▶ AIM OF THE EXERCISE: Copy each line of the listing below exactly and drop the images.
-------- DATASET EXTRACT
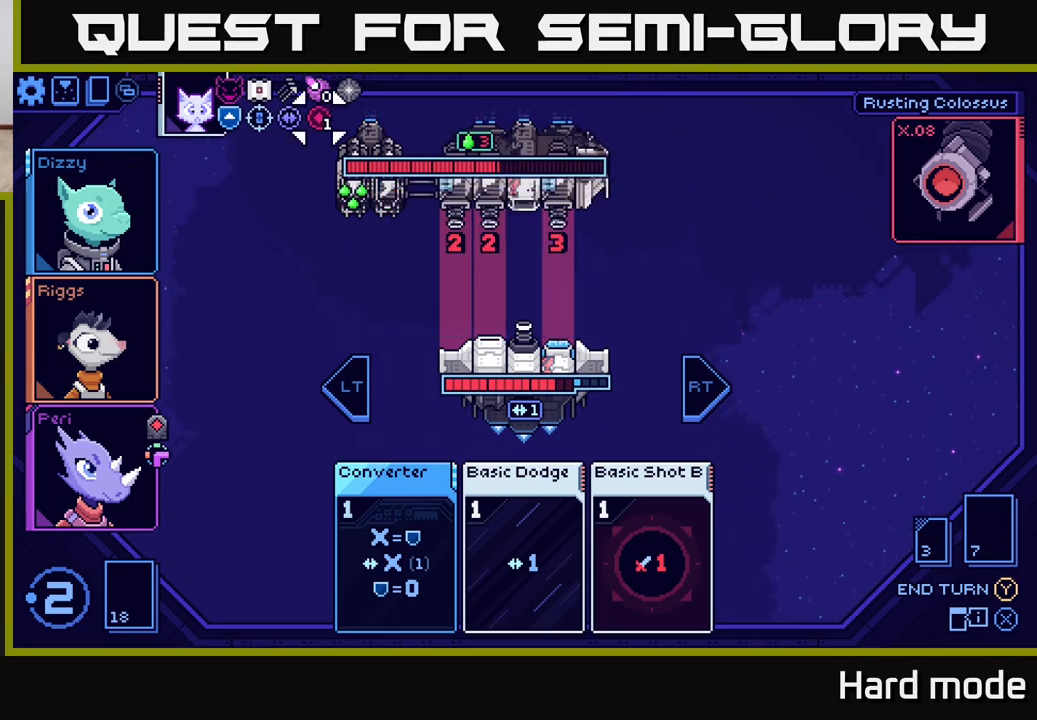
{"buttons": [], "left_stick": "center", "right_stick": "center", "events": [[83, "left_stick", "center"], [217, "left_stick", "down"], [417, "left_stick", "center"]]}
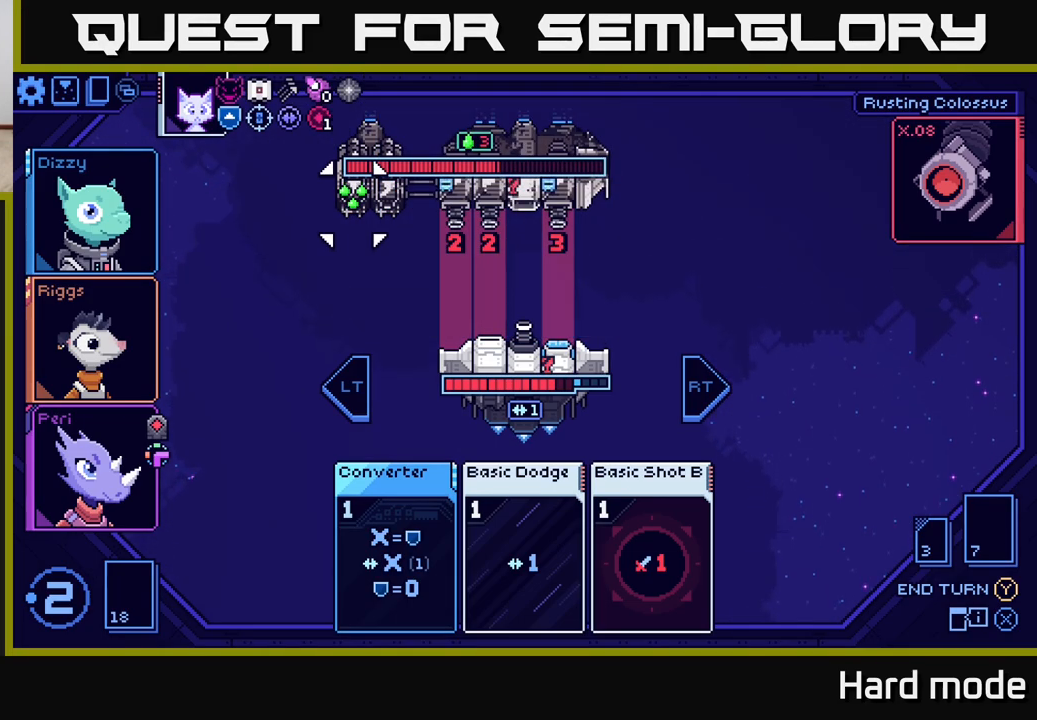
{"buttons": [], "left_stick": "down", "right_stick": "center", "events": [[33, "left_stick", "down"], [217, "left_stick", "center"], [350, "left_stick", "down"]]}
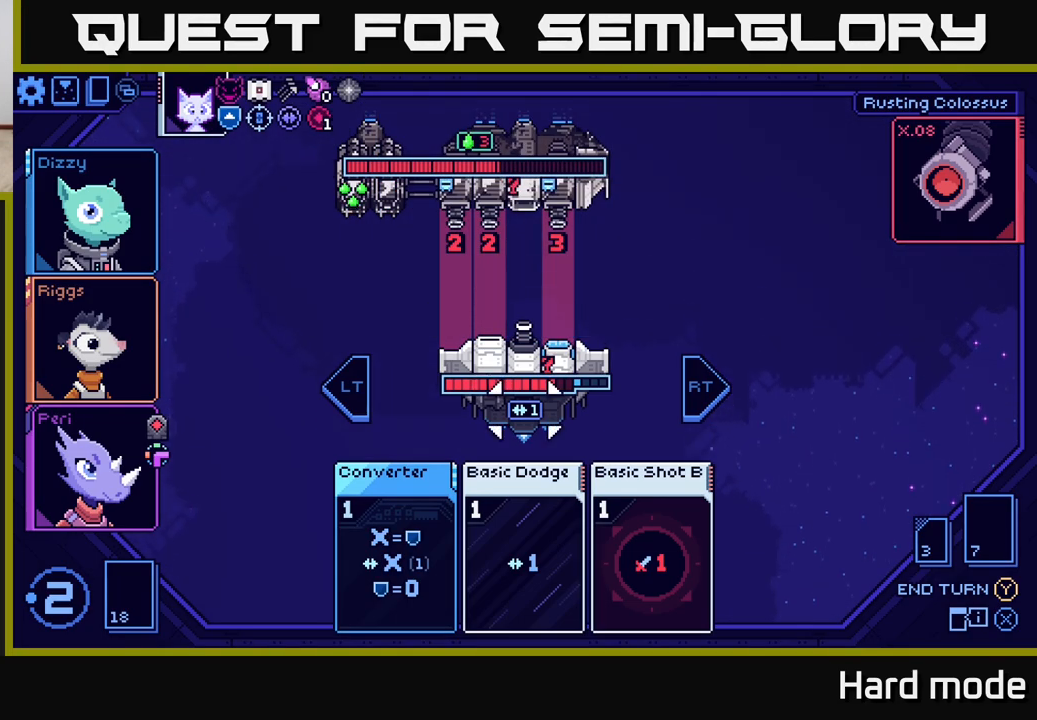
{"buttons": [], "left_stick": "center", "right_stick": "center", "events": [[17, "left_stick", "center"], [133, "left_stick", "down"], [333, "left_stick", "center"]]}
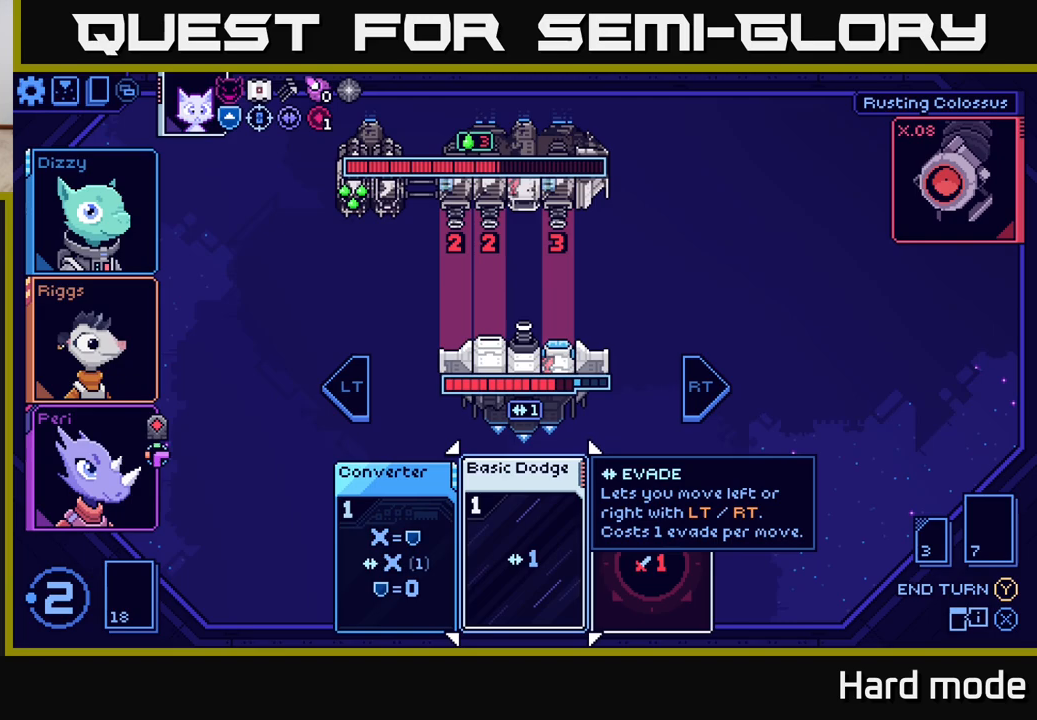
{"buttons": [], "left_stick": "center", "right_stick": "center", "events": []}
----------------
▶ YOUR SOLUTION:
{"buttons": [], "left_stick": "center", "right_stick": "center", "events": [[83, "left_stick", "center"], [217, "left_stick", "down"], [417, "left_stick", "center"]]}
{"buttons": [], "left_stick": "down", "right_stick": "center", "events": [[33, "left_stick", "down"], [217, "left_stick", "center"], [350, "left_stick", "down"]]}
{"buttons": [], "left_stick": "center", "right_stick": "center", "events": [[17, "left_stick", "center"], [133, "left_stick", "down"], [333, "left_stick", "center"]]}
{"buttons": [], "left_stick": "center", "right_stick": "center", "events": []}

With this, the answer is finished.